The lower revenue in Q4 compared to Q3 FY 2017 as consequence of significantly weaker US dollar.
"Infineon continues to grow. We raised the outlook for the full fiscal year in March 2017 and achieved the higher targets, despite stronger headwinds caused by the weaker US dollar," stated Dr. Reinhard Ploss, CEO of Infineon.
"Our growth is very broadly based. Alongside electro-mobility, driver assistance systems and renewable energy, a further pillar of growth is our industrial business - including drives for increasingly automated production machinery and robotics. Demand is also strong for our highly efficient chips, by example for fast chargers for tablets.
"With future technologies such as silicon-carbide and gallium-nitride, we are paving the way for tomorrow’s success. Adjusted for exchange rate effects, our growth rate in the 2018 fiscal year could even reach the double-digit mark," concluded Dr.
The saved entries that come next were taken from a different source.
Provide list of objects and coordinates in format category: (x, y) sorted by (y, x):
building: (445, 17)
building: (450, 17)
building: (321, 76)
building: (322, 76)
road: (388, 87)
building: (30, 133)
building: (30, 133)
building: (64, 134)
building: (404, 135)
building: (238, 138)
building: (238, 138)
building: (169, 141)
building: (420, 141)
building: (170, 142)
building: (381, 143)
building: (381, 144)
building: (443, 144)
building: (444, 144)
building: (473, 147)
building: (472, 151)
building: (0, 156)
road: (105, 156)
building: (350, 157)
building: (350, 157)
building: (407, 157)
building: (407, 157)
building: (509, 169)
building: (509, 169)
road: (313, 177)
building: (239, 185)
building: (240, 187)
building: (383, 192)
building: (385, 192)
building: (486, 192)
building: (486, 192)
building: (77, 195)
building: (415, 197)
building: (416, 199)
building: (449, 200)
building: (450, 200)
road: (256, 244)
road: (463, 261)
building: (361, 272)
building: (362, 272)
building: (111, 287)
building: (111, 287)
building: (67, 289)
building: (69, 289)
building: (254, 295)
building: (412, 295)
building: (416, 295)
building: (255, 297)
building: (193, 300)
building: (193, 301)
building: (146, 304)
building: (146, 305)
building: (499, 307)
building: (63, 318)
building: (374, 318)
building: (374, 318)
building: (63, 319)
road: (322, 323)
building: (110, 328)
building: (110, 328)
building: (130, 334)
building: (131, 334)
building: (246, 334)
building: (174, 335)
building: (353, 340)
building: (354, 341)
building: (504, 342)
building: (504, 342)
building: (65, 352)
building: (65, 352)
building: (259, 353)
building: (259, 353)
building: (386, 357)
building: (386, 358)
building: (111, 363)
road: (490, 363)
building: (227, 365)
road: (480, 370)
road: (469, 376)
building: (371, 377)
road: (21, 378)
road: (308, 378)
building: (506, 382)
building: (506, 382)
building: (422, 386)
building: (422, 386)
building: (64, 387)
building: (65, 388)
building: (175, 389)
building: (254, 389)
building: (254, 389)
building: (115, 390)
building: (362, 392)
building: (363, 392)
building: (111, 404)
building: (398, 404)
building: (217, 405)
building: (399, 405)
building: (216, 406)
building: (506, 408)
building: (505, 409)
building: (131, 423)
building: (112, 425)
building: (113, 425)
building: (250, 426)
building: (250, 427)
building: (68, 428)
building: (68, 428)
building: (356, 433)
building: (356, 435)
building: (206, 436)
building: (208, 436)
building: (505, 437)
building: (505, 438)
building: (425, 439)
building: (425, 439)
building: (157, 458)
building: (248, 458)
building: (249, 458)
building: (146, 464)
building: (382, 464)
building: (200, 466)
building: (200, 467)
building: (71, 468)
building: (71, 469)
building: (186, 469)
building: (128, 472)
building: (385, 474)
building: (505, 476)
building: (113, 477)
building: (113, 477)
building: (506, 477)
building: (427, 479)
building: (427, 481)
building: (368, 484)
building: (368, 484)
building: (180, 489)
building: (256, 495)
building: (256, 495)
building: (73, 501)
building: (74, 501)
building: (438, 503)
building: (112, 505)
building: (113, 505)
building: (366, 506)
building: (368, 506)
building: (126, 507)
Ploss.
The outlook for Q1 FY 2018 includes quarter-on-quarter revenue decrease of 2 percent (plus or minus 2 percentage points) due to seasonality, and Segment Result Margin of 15 percent at mid-point of revenue guidance
The overall outlook for FY 2018 based on an assumed exchange rate of US$ 1.15 to the euro (compared to an average EUR/USD exchange rate of US$ 1.11 in FY 2017), includes year-on-year revenue growth of about 9 percent (plus or minus 2 percentage points) and Segment Result Margin of 17 percent at mid-point of revenue guidance.